INSTRUÇÃO A = Com base no texto citado, explique por que o pedido de redução da pena privativa de liberdade ao mínimo legal foi rejeitado.

== TEXTO CITADO

Apelação criminal. Delito de trânsito. Homicídio culposo. Condenação.
Tribunal de Justiça do Mato Grosso - TJMT.
PRIMEIRA CÂMARA CRIMINAL
APELAÇÃO Nº 87097/2009 - CLASSE CNJ - 417 - COMARCA DE RONDONÓPOLIS
APELANTE: RUBENS LUCAS DA SILVA
APELADO: MINISTÉRIO PÚBLICO
Número do Protocolo: 87097/2009
Data de Julgamento: 19-01-2010
EMENTA
APELAÇÃO CRIMINAL - DELITO DE TRÂNSITO - HOMICÍDIO CULPOSO - CONDENAÇÃO - IRRESIGNAÇÃO - PRETENDIDA ABSOLVIÇÃO - IMPROCEDÊNCIA - CONJUNTO PROBATÓRIO COERENTE E CONCLUSIVO - APOIO EM LAUDO PERICIAL E PROVA TESTEMUNHAL - AUSÊNCIA DE PERCEPÇÃO/REAÇÃO POR PARTE DO CONDUTOR - PLEITO ALTERNATIVO - REDUÇÃO DA PENA-BASE NO MÍNIMO LEGAL - QUANTUM ADEQUADO E NECESSÁRIO AOS FINS COLIMADOS - RECURSO DESPROVIDO.
Não há falar-se em absolvição se o agente, ao conduzir seu veículo sem o dever objetivo de cuidado e sem a respectiva habilitação, atropela e mata a vítima e se evade do local, incidindo em omissão de socorro.
Pretendida redução ao mínimo legal da pena privativa de liberdade imposta ao agente inviável, porquanto fixada de forma fundamentada, justa e necessária à reprovação do delito e em atenção às suas circunstâncias.
R E L A T Ó R I O
EXMO. SR. DES. PAULO INÁCIO DIAS LESSA
Egrégia Câmara:
Trata-se de Recurso de Apelação Criminal interposto por Rubens Lucas da Silva, com objetivo de obter a reforma da r. decisão prolatada pelo douto Magistrado da 1ª Vara Criminal de Rondonópolis/MT (fls. 148/165), que o condenou à pena de 03 (três) anos, 03 (três) mês meses e 06 (seis) dias de detenção, a ser cumprida em regime inicial aberto; substituída por 02 (duas) sanções restritivas de direito consistentes na prestação de serviços à comunidade ou a entidades públicas a razão de 01 (uma) hora de tarefa por dia de condenação e limitação do final de semana (art. 93, LEP).
Além de lhe ser aplicada, também, a pena de proibição de se obter a permissão ou a habilitação para dirigir veículo automotor pelo período de 06 (seis) meses, pela prática de crime tipificado no art. 302, parágrafo único, incisos I e III, da Lei nº 9.503/97 (Código de Trânsito Brasileiro).
Alega o apelante que a sentença merece reforma, uma vez que, no seu entender, não se encontram demonstrados os requisitos para a configuração de crime culposo.

====

INSTRUÇÃO B = Mostre cada linha das entradas abaixo que contém a palavra "watch".

== CONTEÚDO DOS DADOS

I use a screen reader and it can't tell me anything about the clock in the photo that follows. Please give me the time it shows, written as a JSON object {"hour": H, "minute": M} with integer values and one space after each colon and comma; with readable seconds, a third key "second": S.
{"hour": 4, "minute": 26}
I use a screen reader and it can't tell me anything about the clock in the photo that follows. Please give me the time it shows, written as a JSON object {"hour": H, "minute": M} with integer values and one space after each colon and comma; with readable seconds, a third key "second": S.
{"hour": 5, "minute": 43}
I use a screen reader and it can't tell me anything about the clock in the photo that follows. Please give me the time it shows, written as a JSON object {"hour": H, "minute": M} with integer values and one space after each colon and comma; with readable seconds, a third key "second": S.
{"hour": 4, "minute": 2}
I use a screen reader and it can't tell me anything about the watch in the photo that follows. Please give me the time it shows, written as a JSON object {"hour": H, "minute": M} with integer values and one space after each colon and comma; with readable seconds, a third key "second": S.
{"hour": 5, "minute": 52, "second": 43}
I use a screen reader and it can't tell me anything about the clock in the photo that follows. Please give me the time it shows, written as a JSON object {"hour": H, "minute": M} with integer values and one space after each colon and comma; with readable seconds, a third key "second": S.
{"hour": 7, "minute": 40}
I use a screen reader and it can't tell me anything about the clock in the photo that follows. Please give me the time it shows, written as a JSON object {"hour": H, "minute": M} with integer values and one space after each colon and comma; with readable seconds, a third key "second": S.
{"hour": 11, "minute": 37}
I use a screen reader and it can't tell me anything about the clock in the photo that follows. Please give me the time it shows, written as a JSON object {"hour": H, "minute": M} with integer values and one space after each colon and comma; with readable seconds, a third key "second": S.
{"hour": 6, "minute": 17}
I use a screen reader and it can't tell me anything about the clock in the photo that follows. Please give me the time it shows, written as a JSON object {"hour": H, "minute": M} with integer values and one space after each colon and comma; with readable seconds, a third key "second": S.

====

RESPOSTA A = O pedido foi considerado inviável porque a pena foi fixada de forma fundamentada, justa e necessária à reprovação do delito, em atenção às suas circunstâncias.

RESPOSTA B =
I use a screen reader and it can't tell me anything about the watch in the photo that follows. Please give me the time it shows, written as a JSON object {"hour": H, "minute": M} with integer values and one space after each colon and comma; with readable seconds, a third key "second": S.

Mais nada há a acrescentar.